United States President Joe Biden is expected to take steps on Thursday to get more Americans health insurance in the middle of the raging coronavirus pandemic, following up on his campaign pledge to push the country towards coverage for all and to support women’s reproductive rights.
The White House said Biden would sign an executive order reopening the HealthCare.gov markets, something his predecessor, Donald Trump, refused to do. He’ll also take action aimed at reversing other Trump administration policies, including curbs on abortion counseling.
Biden has promised to build on former President Barack Obama’s health law to achieve his goal of health insurance coverage for all Americans, rejecting the single-payer, public system that Senator Bernie Sanders pushed for in his “Medicare for All” proposal. But to do that, he would need congressional approval, and opposition to the health law still runs deep among Republicans.
In the US, healthcare is not nationalised, and people rely on private insurance, government programmes – such as Medicare for the elderly and Medicaid for some with low incomes – to pay for the highest medical costs in the world.
For the uninsured or underinsured in the US, medical bills can cause serious financial hardship and in many cases bankruptcies. Biden calls healthcare a “personal” issue and campaigned to make healthcare affordable for all Americans.
========================
### WHAT THIS EXERCISE ASKS
1 > Translate this sentence from the health insurance article into Spanish: "For the uninsured or underinsured in the US, medical bills can cause serious financial hardship and in many cases bankruptcies."
2 > According to the health insurance article, why is Biden expected to take steps to get more Americans health insurance? Answer in one to three sentences.
3 > Decide whether each statement agrees with the health insurance article, answering yes or no and quoting the words that decide it: (a) Biden backs the single-payer system Bernie Sanders pushed for. (b) Donald Trump refused to reopen the HealthCare.gov markets. (c) Healthcare in the US is nationalised.
The data come from a separate source.
========================
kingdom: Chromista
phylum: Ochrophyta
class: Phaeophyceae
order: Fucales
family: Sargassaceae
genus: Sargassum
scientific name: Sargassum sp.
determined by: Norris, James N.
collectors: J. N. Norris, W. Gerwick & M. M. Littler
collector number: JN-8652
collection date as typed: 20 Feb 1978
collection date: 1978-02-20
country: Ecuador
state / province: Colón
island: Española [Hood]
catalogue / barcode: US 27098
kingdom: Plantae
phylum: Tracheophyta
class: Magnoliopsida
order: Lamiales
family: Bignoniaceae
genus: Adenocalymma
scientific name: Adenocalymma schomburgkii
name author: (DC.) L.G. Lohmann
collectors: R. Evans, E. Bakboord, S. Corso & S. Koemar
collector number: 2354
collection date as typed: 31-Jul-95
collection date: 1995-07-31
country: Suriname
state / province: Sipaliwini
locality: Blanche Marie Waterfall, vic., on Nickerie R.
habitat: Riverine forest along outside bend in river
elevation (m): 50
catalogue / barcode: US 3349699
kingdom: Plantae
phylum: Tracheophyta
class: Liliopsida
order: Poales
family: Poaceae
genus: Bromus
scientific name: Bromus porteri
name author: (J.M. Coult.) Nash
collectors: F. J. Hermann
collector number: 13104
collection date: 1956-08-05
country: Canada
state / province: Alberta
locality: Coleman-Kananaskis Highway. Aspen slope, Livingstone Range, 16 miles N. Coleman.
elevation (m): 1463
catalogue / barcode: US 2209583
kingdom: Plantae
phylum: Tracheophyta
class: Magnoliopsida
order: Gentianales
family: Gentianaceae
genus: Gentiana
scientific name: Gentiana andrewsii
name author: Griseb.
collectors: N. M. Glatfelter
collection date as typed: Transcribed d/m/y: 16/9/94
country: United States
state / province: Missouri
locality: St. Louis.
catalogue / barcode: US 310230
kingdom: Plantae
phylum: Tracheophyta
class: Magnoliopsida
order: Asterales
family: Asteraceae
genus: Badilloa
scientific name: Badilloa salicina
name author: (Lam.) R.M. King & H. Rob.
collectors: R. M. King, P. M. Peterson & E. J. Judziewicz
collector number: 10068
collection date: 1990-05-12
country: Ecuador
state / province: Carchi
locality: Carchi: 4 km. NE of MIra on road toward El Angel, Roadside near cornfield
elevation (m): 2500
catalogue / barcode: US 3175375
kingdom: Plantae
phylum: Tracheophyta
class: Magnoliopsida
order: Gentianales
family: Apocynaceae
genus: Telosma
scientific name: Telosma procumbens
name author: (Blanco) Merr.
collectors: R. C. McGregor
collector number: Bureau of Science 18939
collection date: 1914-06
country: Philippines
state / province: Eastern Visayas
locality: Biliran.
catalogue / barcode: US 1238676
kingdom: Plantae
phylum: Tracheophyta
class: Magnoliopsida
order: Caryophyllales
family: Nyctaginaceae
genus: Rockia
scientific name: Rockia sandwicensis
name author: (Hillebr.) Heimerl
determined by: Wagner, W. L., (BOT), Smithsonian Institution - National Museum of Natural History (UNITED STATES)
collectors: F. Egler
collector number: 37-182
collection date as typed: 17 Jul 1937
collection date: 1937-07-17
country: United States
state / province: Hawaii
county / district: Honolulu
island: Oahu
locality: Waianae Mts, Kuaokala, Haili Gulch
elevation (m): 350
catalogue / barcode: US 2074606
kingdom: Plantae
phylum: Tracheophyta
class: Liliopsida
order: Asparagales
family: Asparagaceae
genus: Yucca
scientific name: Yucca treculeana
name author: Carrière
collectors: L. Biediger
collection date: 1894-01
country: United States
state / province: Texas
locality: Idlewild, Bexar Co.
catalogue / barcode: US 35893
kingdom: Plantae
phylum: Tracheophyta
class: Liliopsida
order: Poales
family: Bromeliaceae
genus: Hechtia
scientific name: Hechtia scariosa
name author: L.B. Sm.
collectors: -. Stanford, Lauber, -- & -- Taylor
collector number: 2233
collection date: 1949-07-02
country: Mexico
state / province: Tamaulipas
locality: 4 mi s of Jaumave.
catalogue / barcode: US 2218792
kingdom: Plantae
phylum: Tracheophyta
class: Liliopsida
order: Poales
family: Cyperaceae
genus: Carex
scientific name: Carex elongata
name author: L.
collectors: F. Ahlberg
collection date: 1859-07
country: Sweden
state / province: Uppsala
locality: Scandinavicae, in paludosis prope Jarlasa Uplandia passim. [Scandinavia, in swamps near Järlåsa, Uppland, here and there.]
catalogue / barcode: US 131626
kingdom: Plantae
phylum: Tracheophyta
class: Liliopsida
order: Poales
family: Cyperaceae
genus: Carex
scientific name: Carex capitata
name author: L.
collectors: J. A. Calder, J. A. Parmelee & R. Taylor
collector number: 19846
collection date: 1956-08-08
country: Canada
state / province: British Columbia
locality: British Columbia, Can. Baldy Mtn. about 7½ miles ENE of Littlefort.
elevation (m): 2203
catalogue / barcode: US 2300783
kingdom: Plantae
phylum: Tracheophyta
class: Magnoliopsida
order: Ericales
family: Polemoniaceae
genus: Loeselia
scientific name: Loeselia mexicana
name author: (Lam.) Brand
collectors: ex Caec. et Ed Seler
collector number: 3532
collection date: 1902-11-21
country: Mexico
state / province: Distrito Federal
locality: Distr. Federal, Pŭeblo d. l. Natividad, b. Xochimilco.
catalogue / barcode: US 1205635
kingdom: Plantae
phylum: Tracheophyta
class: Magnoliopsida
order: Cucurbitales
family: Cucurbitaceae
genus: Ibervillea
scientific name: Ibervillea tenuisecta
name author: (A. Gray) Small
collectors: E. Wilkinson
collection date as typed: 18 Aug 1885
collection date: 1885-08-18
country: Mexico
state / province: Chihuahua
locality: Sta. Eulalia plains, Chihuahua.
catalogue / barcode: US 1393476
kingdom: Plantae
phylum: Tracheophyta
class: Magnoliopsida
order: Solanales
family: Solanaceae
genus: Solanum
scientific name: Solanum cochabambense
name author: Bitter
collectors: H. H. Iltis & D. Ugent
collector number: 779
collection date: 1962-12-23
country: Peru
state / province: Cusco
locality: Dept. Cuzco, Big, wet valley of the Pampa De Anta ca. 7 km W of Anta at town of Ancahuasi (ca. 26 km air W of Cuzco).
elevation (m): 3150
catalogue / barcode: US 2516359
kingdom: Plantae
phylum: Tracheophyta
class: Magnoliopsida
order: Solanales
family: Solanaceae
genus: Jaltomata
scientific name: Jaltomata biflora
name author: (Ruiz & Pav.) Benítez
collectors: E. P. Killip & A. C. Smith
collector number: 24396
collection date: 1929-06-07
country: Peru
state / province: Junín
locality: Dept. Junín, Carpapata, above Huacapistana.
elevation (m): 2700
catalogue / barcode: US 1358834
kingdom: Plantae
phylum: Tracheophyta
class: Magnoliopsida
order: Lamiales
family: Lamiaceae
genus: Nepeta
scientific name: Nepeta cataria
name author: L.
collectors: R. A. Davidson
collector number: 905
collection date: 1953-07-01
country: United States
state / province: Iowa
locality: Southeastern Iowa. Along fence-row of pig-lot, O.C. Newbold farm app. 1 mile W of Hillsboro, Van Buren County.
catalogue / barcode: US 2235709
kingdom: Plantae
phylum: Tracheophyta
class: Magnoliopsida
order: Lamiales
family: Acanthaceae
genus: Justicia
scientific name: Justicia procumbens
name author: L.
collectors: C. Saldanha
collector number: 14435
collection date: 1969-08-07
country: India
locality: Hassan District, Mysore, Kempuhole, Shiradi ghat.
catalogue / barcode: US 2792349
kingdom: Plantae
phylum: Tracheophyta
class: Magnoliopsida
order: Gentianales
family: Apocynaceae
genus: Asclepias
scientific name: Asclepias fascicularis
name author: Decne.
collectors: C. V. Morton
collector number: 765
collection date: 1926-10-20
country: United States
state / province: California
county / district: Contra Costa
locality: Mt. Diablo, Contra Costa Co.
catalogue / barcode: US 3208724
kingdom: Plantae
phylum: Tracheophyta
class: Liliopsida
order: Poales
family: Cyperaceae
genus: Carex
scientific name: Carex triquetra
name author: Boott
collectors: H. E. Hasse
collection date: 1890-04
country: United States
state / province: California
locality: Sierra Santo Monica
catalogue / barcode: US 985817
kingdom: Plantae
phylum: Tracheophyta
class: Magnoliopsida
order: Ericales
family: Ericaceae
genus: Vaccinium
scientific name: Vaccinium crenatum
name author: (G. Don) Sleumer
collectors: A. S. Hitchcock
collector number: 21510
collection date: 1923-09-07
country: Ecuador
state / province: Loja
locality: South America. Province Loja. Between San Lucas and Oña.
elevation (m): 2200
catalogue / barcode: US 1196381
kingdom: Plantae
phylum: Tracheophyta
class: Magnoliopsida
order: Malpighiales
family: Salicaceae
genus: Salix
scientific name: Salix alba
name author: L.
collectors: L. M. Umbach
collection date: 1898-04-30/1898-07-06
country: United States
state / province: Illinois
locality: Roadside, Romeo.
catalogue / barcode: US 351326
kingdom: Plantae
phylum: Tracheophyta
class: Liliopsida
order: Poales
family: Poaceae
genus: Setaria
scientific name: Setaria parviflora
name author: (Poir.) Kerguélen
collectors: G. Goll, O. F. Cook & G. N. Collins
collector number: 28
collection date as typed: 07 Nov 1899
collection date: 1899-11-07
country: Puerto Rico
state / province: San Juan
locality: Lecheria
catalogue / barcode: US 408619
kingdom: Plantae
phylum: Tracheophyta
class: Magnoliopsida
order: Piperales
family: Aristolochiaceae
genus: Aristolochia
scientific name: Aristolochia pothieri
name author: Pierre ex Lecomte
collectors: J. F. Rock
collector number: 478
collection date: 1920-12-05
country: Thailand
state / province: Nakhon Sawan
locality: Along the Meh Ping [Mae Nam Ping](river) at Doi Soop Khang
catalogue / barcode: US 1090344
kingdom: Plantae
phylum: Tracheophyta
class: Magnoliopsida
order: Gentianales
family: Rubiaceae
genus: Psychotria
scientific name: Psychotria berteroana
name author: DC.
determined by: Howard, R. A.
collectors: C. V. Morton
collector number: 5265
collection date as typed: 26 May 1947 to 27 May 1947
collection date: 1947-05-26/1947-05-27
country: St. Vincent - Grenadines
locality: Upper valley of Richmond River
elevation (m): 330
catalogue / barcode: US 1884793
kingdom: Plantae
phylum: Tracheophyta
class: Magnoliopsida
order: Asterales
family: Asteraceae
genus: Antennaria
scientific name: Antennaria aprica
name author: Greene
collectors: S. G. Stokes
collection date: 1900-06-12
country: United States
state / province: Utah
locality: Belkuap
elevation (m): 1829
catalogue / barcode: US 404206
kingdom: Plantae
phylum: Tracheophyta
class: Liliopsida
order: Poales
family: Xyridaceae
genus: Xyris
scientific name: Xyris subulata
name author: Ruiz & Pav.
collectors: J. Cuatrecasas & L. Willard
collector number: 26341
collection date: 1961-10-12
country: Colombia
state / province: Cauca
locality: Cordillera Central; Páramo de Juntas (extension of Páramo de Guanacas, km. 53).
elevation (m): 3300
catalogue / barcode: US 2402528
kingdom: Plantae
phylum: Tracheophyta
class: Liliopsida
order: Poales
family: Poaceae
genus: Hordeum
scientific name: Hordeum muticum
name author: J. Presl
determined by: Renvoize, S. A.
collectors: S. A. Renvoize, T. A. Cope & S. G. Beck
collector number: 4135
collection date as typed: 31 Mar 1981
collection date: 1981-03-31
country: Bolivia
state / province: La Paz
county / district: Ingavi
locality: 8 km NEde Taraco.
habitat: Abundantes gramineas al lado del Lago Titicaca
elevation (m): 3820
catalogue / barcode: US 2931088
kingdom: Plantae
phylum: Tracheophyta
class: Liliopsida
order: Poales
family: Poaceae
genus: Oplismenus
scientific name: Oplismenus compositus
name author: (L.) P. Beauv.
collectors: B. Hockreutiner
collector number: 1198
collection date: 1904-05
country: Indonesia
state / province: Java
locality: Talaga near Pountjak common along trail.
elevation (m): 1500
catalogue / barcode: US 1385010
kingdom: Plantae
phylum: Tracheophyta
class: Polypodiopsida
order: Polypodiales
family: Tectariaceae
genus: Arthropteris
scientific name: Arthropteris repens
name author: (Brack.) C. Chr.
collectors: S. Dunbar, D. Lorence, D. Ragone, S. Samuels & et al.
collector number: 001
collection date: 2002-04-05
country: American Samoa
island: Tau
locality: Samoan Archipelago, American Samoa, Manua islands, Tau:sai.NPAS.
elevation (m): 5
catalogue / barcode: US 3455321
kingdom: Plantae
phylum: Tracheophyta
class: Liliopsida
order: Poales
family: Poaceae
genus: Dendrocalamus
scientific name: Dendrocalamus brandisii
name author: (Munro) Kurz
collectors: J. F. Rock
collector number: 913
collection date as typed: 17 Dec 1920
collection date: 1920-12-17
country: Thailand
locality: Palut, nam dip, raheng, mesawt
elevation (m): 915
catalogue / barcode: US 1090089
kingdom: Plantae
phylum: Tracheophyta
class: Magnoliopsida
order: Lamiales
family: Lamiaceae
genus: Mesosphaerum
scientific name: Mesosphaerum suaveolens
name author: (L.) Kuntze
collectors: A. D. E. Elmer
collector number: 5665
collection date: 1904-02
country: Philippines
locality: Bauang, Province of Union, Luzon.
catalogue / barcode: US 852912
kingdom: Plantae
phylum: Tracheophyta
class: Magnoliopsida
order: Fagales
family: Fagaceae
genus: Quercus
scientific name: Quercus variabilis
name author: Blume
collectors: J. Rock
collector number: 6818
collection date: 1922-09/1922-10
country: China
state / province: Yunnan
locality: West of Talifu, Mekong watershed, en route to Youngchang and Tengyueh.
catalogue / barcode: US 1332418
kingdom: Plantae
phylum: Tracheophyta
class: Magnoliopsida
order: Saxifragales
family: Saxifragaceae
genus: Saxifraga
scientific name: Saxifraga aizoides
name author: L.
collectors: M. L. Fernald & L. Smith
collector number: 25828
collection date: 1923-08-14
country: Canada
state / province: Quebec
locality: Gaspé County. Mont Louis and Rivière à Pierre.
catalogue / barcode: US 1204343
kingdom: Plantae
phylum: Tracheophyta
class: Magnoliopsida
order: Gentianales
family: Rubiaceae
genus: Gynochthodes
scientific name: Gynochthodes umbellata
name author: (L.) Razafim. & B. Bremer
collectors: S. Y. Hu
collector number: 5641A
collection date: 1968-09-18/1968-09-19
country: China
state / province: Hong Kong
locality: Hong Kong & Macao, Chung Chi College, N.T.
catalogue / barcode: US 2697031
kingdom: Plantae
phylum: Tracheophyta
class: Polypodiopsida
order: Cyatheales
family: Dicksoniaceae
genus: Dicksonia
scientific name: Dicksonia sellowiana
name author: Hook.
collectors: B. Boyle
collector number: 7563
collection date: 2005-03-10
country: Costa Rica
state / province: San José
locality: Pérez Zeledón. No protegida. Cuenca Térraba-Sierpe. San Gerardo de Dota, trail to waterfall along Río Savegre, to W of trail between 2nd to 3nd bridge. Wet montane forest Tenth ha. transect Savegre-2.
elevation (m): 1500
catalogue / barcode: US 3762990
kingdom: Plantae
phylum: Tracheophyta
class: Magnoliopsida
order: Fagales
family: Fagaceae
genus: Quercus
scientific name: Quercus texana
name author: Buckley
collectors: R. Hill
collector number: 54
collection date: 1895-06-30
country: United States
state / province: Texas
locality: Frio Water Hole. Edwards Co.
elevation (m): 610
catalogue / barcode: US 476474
========================
### ANSWERS GIVEN
1 > Para las personas sin seguro o con seguro insuficiente en EE. UU., las facturas médicas pueden causar graves dificultades económicas y, en muchos casos, quiebras.

2 > He is following up on his campaign pledge to push the country towards coverage for all and to support women's reproductive rights.

3 >
(a) No: "rejecting the single-payer, public system that Senator Bernie Sanders pushed for"
(b) Yes: "something his predecessor, Donald Trump, refused to do"
(c) No: "In the US, healthcare is not nationalised"